[DATA FOR PROCESSING]:
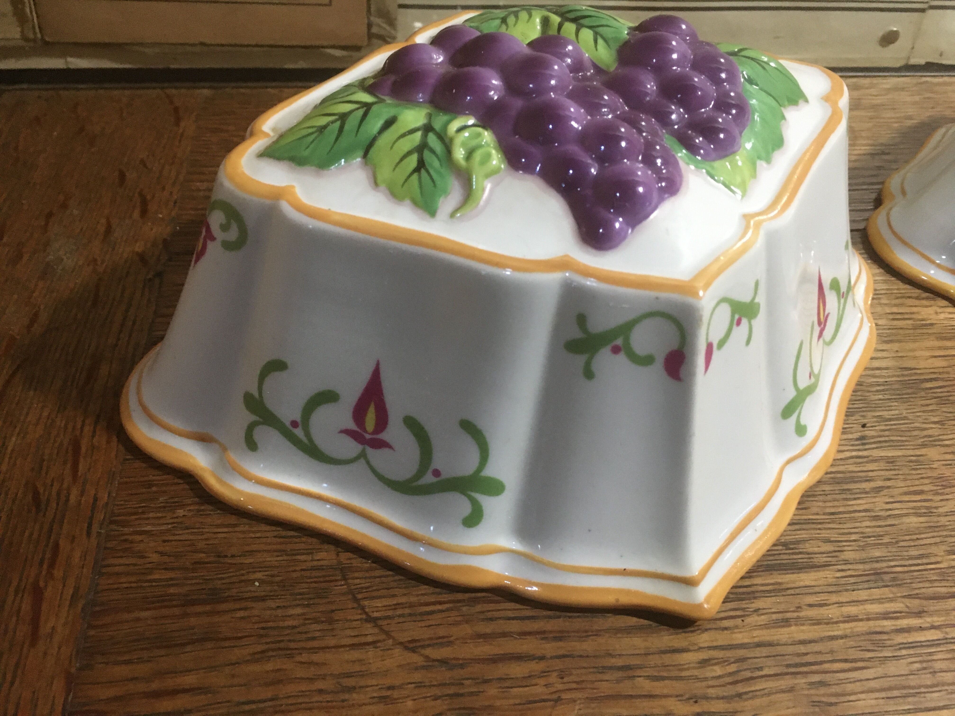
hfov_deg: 61.7
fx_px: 800
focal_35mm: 29
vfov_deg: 48.2
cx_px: 478
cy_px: 358
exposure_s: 1/17
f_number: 2.2
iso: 200
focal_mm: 4.15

[WHAT TO PRODUCE]:
Each record above is to be written out exactly; the pictures are not.

[REPLY]:
hfov_deg: 61.7
fx_px: 800
focal_35mm: 29
vfov_deg: 48.2
cx_px: 478
cy_px: 358
exposure_s: 1/17
f_number: 2.2
iso: 200
focal_mm: 4.15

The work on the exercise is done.